LISTED ENTRIES below:

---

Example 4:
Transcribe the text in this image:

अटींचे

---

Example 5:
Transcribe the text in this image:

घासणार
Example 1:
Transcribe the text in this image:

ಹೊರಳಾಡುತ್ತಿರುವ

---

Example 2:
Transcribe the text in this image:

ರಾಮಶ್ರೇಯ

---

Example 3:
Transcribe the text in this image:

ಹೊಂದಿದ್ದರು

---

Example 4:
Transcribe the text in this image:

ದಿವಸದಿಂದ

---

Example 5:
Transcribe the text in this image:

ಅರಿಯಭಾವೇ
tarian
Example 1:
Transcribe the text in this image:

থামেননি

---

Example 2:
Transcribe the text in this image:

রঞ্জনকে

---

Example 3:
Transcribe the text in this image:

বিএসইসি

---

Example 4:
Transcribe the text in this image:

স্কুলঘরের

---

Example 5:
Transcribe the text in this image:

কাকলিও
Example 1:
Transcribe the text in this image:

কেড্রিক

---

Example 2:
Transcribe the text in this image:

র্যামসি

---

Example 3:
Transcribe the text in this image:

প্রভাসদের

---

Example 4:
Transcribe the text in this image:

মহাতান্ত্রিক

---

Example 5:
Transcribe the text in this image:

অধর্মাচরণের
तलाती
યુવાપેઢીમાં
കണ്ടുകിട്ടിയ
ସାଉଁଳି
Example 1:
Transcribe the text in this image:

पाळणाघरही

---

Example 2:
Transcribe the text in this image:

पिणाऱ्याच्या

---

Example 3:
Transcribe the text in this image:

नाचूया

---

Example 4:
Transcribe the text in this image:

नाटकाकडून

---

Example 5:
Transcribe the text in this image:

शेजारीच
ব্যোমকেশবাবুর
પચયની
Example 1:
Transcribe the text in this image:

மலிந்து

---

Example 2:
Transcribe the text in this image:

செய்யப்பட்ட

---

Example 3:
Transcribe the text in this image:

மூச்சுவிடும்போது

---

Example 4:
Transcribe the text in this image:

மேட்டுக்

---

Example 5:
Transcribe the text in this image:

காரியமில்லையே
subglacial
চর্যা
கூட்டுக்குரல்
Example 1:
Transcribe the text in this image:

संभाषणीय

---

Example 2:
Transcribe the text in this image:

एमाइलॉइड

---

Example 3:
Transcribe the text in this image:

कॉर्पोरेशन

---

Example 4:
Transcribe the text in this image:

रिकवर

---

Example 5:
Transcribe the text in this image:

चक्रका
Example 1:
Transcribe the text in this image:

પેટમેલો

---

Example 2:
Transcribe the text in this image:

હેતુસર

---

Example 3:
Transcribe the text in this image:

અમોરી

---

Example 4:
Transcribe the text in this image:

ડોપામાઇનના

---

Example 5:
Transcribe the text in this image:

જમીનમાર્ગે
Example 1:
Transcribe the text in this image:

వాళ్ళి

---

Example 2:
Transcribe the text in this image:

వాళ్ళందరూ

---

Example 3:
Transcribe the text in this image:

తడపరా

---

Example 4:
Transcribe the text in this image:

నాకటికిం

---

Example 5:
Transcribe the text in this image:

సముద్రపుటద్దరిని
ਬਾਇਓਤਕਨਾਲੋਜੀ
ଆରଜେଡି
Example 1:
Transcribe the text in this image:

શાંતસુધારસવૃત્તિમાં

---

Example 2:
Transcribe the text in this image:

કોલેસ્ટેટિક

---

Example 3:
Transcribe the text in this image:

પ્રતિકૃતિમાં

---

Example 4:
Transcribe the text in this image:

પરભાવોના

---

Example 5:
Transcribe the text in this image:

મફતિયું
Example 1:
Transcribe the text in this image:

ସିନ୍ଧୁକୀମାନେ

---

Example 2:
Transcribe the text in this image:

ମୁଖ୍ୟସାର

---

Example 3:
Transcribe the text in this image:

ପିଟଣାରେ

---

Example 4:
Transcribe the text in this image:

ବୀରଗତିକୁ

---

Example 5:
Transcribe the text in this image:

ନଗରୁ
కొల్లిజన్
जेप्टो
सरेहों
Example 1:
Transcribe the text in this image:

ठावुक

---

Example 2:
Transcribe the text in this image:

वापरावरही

End of LISTED ENTRIES.

Repeat every record above exactly as it appears.

# ANSWER FOR THE TASK
---

Example 4:
Transcribe the text in this image:

अटींचे

---

Example 5:
Transcribe the text in this image:

घासणार
Example 1:
Transcribe the text in this image:

ಹೊರಳಾಡುತ್ತಿರುವ

---

Example 2:
Transcribe the text in this image:

ರಾಮಶ್ರೇಯ

---

Example 3:
Transcribe the text in this image:

ಹೊಂದಿದ್ದರು

---

Example 4:
Transcribe the text in this image:

ದಿವಸದಿಂದ

---

Example 5:
Transcribe the text in this image:

ಅರಿಯಭಾವೇ
tarian
Example 1:
Transcribe the text in this image:

থামেননি

---

Example 2:
Transcribe the text in this image:

রঞ্জনকে

---

Example 3:
Transcribe the text in this image:

বিএসইসি

---

Example 4:
Transcribe the text in this image:

স্কুলঘরের

---

Example 5:
Transcribe the text in this image:

কাকলিও
Example 1:
Transcribe the text in this image:

কেড্রিক

---

Example 2:
Transcribe the text in this image:

র্যামসি

---

Example 3:
Transcribe the text in this image:

প্রভাসদের

---

Example 4:
Transcribe the text in this image:

মহাতান্ত্রিক

---

Example 5:
Transcribe the text in this image:

অধর্মাচরণের
तलाती
યુવાપેઢીમાં
കണ്ടുകിട്ടിയ
ସାଉଁଳି
Example 1:
Transcribe the text in this image:

पाळणाघरही

---

Example 2:
Transcribe the text in this image:

पिणाऱ्याच्या

---

Example 3:
Transcribe the text in this image:

नाचूया

---

Example 4:
Transcribe the text in this image:

नाटकाकडून

---

Example 5:
Transcribe the text in this image:

शेजारीच
ব্যোমকেশবাবুর
પચયની
Example 1:
Transcribe the text in this image:

மலிந்து

---

Example 2:
Transcribe the text in this image:

செய்யப்பட்ட

---

Example 3:
Transcribe the text in this image:

மூச்சுவிடும்போது

---

Example 4:
Transcribe the text in this image:

மேட்டுக்

---

Example 5:
Transcribe the text in this image:

காரியமில்லையே
subglacial
চর্যা
கூட்டுக்குரல்
Example 1:
Transcribe the text in this image:

संभाषणीय

---

Example 2:
Transcribe the text in this image:

एमाइलॉइड

---

Example 3:
Transcribe the text in this image:

कॉर्पोरेशन

---

Example 4:
Transcribe the text in this image:

रिकवर

---

Example 5:
Transcribe the text in this image:

चक्रका
Example 1:
Transcribe the text in this image:

પેટમેલો

---

Example 2:
Transcribe the text in this image:

હેતુસર

---

Example 3:
Transcribe the text in this image:

અમોરી

---

Example 4:
Transcribe the text in this image:

ડોપામાઇનના

---

Example 5:
Transcribe the text in this image:

જમીનમાર્ગે
Example 1:
Transcribe the text in this image:

వాళ్ళి

---

Example 2:
Transcribe the text in this image:

వాళ్ళందరూ

---

Example 3:
Transcribe the text in this image:

తడపరా

---

Example 4:
Transcribe the text in this image:

నాకటికిం

---

Example 5:
Transcribe the text in this image:

సముద్రపుటద్దరిని
ਬਾਇਓਤਕਨਾਲੋਜੀ
ଆରଜେଡି
Example 1:
Transcribe the text in this image:

શાંતસુધારસવૃત્તિમાં

---

Example 2:
Transcribe the text in this image:

કોલેસ્ટેટિક

---

Example 3:
Transcribe the text in this image:

પ્રતિકૃતિમાં

---

Example 4:
Transcribe the text in this image:

પરભાવોના

---

Example 5:
Transcribe the text in this image:

મફતિયું
Example 1:
Transcribe the text in this image:

ସିନ୍ଧୁକୀମାନେ

---

Example 2:
Transcribe the text in this image:

ମୁଖ୍ୟସାର

---

Example 3:
Transcribe the text in this image:

ପିଟଣାରେ

---

Example 4:
Transcribe the text in this image:

ବୀରଗତିକୁ

---

Example 5:
Transcribe the text in this image:

ନଗରୁ
కొల్లిజన్
जेप्टो
सरेहों
Example 1:
Transcribe the text in this image:

ठावुक

---

Example 2:
Transcribe the text in this image:

वापरावरही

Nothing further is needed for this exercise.